▸ **EXERCISE BRIEF**
Every line below between the one holding "root of tail: (891, 303)" and the one holding "left back paw: (937, 777)", inclusive, should be copied exactly, and no other line.

▸ **LISTED RECORDS**
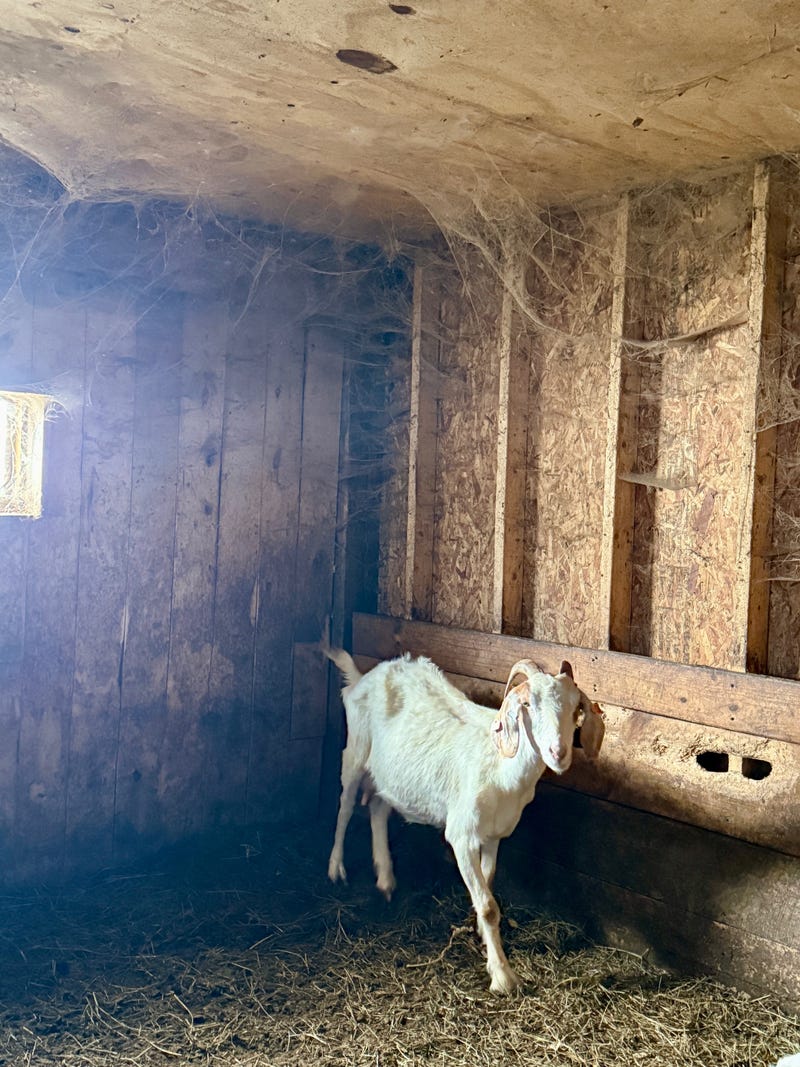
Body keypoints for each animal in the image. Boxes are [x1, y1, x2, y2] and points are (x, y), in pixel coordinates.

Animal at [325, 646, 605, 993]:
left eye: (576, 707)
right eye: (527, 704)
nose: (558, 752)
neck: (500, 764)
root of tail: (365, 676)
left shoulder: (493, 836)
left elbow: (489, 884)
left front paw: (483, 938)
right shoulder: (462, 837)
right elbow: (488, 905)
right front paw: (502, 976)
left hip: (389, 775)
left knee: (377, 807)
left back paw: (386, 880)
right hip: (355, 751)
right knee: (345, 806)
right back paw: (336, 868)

---

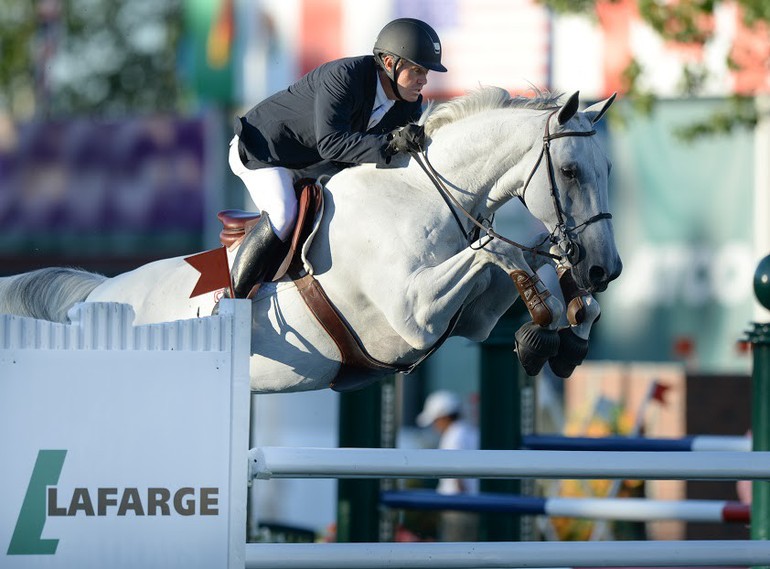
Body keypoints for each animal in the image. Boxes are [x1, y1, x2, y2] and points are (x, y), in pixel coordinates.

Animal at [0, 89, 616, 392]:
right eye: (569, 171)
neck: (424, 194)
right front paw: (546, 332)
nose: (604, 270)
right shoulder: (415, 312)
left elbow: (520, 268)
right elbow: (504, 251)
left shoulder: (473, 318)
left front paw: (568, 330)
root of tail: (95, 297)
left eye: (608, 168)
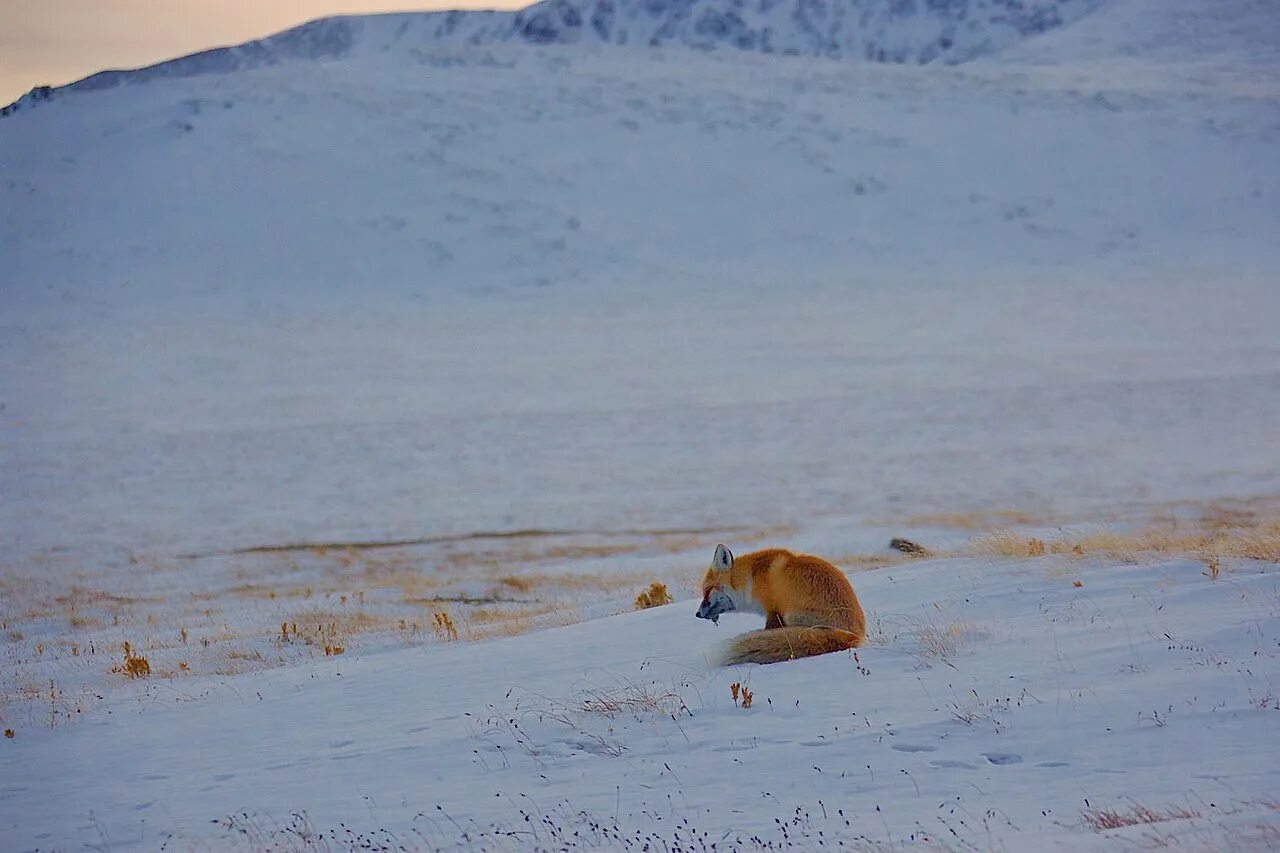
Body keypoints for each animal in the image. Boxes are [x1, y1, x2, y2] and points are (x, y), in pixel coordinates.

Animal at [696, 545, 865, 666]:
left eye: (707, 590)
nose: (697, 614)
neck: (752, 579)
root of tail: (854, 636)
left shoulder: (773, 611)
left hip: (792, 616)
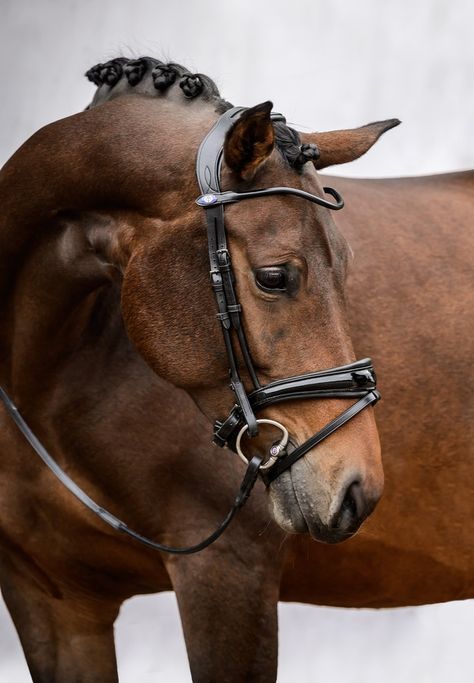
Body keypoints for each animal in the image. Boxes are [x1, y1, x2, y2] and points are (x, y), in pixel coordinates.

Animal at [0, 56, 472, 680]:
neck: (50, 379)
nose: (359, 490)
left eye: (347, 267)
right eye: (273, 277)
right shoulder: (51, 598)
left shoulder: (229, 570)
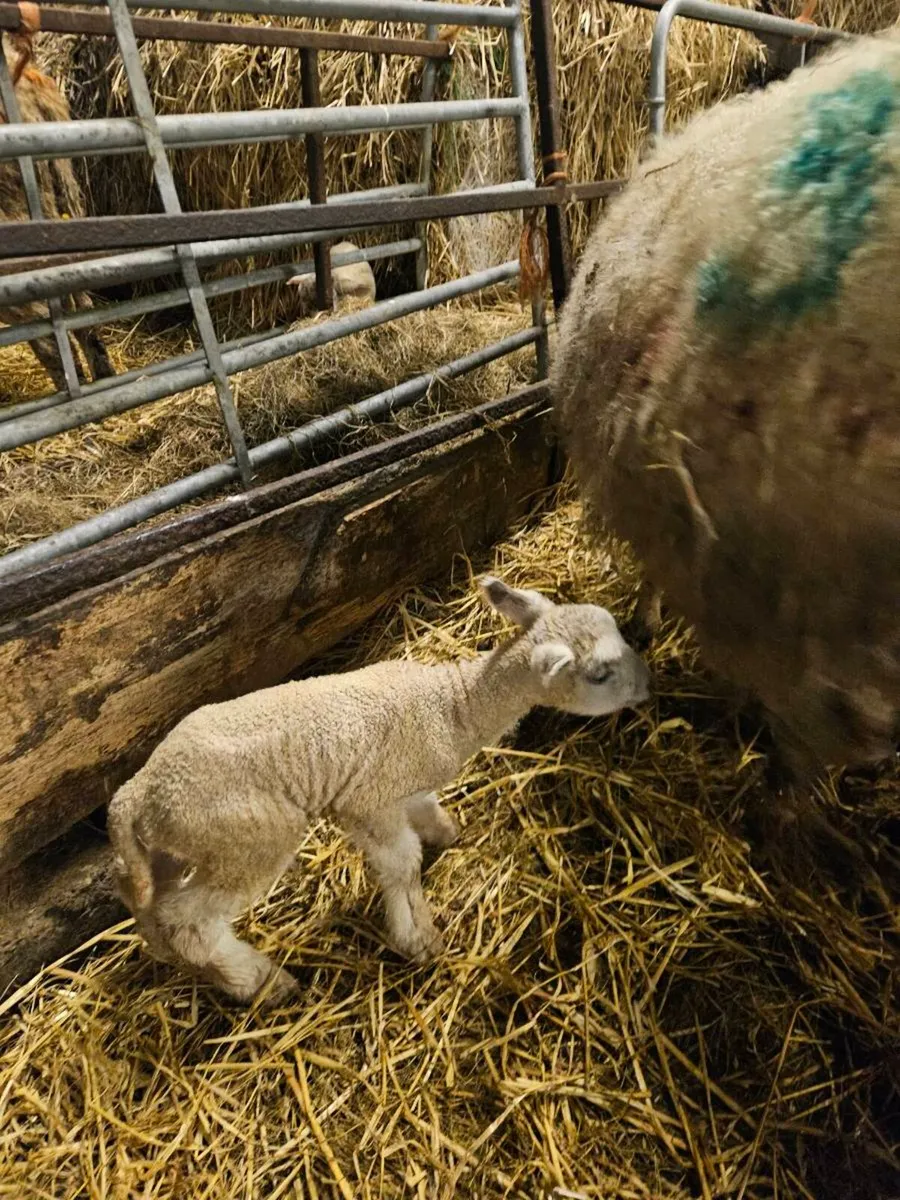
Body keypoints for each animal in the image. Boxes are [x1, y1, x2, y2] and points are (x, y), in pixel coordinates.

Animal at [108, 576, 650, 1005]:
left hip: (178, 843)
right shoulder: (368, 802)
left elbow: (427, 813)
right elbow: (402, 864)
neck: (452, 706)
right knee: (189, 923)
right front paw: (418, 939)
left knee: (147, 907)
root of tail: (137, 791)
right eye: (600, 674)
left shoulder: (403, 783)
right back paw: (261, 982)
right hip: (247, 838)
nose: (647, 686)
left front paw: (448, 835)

---

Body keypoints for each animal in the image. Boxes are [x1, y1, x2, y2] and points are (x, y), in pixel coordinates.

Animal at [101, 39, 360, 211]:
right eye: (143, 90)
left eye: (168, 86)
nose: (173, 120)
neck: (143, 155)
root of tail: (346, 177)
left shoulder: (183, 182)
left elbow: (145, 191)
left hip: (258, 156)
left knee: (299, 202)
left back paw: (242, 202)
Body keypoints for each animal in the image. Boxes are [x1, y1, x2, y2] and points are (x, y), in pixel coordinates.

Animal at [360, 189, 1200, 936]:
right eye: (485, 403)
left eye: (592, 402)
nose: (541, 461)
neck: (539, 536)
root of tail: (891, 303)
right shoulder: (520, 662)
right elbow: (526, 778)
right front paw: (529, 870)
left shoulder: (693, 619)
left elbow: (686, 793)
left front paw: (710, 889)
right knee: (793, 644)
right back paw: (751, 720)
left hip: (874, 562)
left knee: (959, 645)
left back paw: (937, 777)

▸ **EXPECTED ANSWER**
root of tail: (891, 303)
right shoulder: (520, 662)
right elbow: (526, 778)
right front paw: (529, 870)
left shoulder: (693, 619)
left elbow: (686, 793)
left front paw: (710, 889)
right knee: (793, 644)
right back paw: (751, 720)
left hip: (874, 562)
left knee: (959, 645)
left back paw: (937, 777)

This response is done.